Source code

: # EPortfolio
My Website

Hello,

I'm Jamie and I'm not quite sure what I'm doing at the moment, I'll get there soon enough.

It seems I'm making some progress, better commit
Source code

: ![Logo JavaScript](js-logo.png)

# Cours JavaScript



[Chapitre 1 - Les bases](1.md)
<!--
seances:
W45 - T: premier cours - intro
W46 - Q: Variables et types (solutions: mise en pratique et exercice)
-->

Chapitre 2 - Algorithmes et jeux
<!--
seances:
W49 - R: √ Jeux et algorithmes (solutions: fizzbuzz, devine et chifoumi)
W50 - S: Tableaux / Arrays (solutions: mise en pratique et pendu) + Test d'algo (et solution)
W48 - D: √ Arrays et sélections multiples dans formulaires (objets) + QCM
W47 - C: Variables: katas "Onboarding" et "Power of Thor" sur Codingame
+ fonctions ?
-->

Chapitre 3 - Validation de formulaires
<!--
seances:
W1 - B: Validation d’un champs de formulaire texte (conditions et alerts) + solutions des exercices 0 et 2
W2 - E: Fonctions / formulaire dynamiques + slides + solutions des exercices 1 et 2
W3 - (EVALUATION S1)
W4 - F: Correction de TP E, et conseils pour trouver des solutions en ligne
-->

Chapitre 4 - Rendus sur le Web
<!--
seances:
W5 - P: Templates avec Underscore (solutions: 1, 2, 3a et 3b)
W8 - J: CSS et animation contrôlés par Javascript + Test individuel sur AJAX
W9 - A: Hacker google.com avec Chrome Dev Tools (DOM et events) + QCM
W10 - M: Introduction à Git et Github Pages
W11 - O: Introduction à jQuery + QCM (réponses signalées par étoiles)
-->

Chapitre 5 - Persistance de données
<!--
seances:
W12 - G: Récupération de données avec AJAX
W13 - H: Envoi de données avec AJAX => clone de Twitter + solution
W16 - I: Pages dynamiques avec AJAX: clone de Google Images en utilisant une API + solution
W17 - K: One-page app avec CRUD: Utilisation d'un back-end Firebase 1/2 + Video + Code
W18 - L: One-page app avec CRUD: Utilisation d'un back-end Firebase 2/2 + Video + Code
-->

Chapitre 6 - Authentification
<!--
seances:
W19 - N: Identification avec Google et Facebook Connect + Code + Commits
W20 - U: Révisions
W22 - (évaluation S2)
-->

WORK ORDER: Please count the lines in the records that contain the string "mise" and give only that number.

OUTPUT OF THE EXERCISE: 2